● GOAL OF THE EXERCISE
Rewrite every line of the material with "common name" replaced by "vernacular name" and everything else unchanged. Leave the pictures out.

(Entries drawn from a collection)
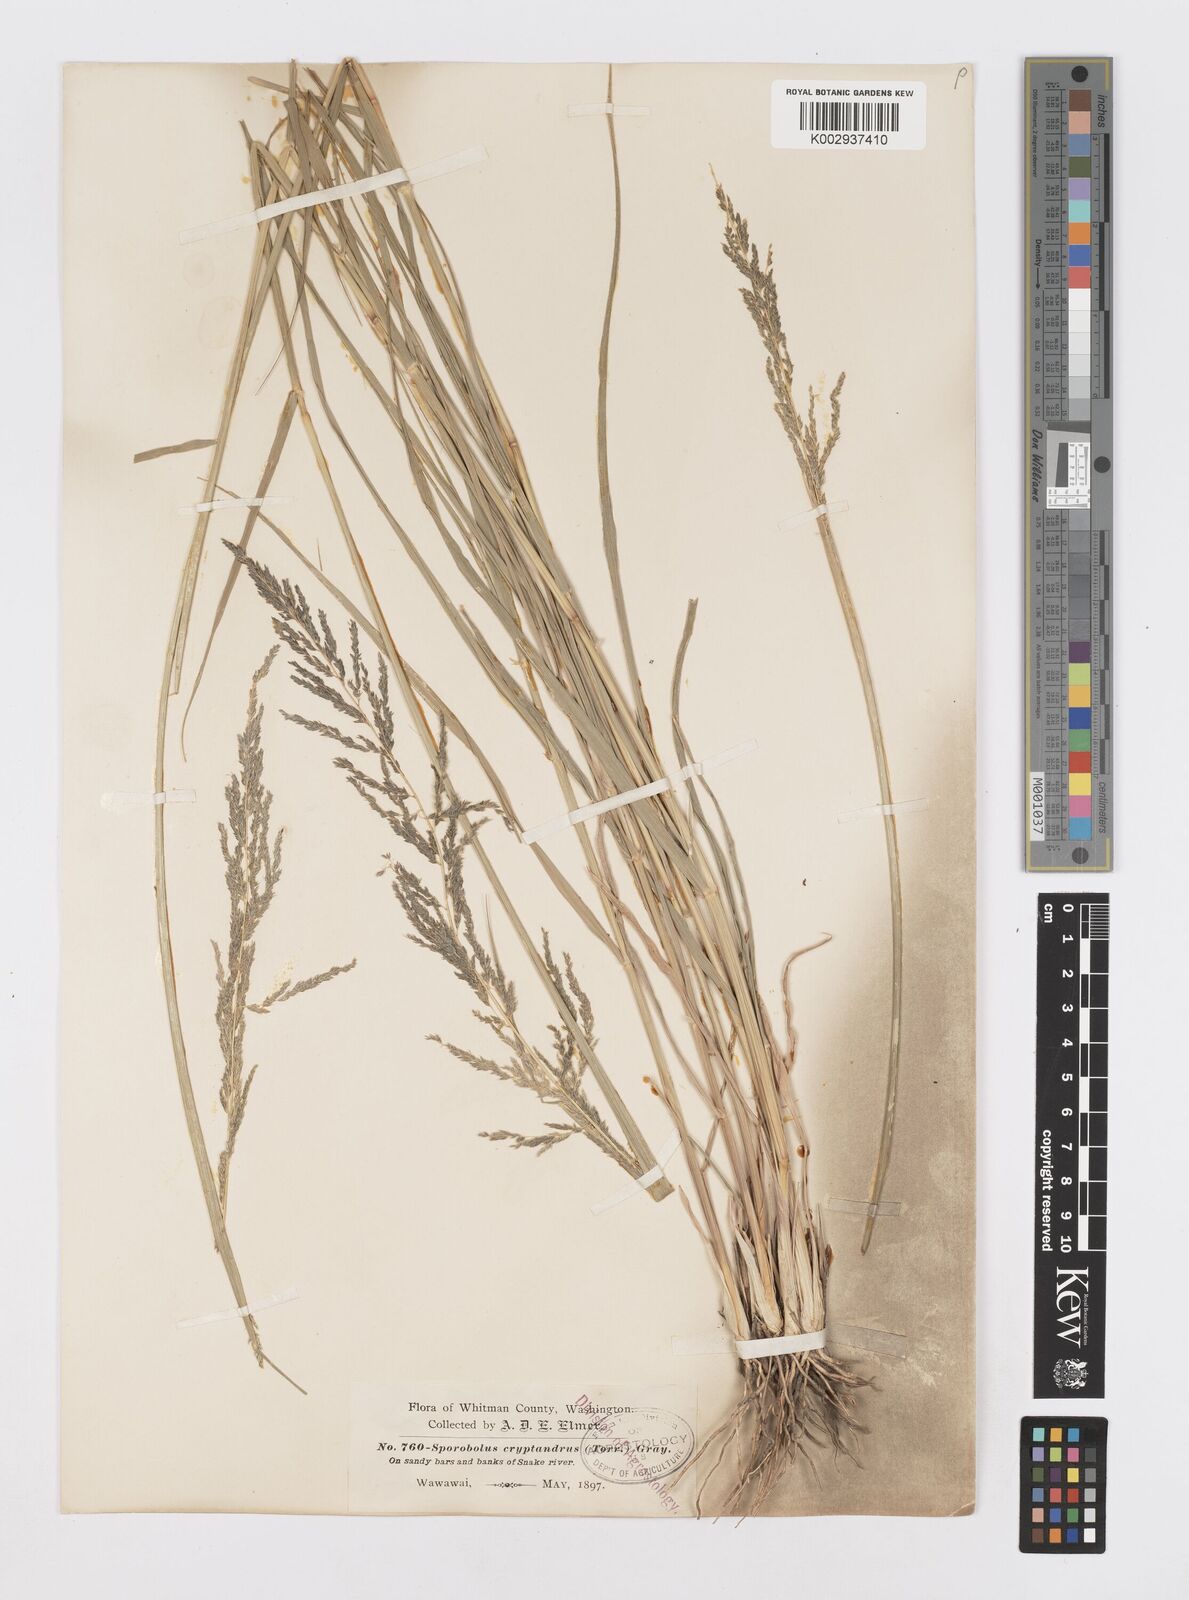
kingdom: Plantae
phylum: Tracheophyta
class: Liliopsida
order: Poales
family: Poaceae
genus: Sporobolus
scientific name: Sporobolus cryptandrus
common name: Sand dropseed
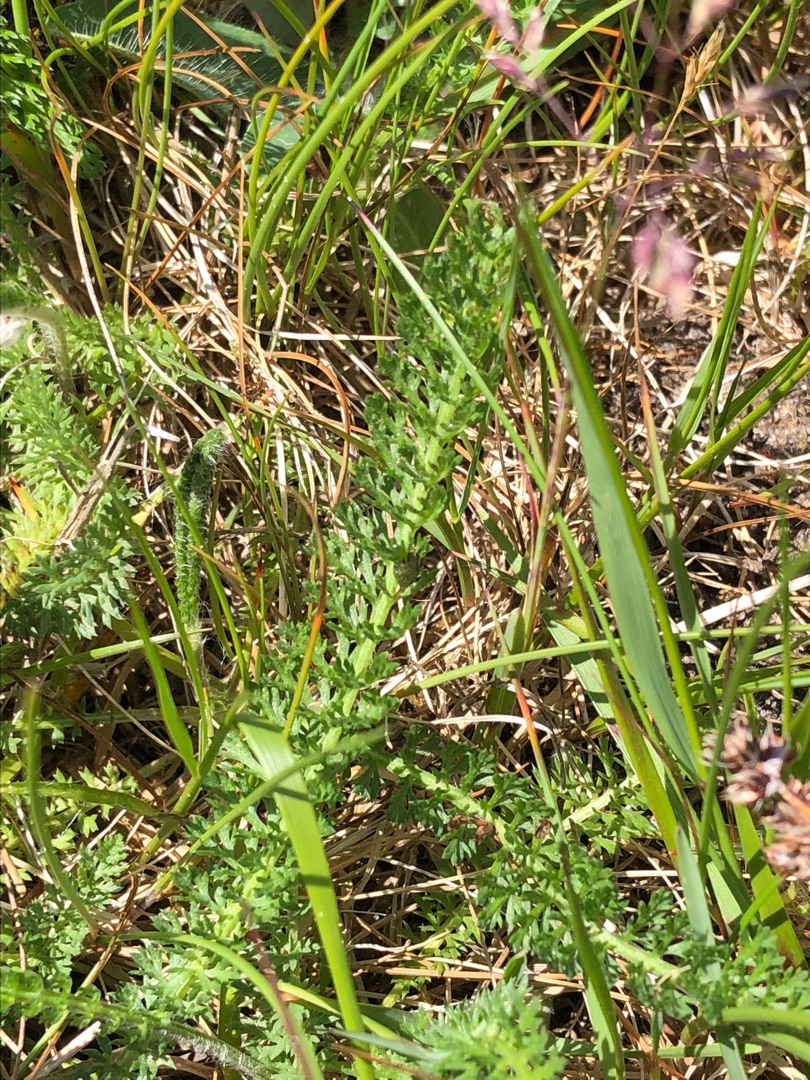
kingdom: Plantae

● ANSWER TO THIS EXERCISE
kingdom: Plantae
phylum: Tracheophyta
class: Liliopsida
order: Poales
family: Poaceae
genus: Sporobolus
scientific name: Sporobolus cryptandrus
vernacular name: Sand dropseed
kingdom: Plantae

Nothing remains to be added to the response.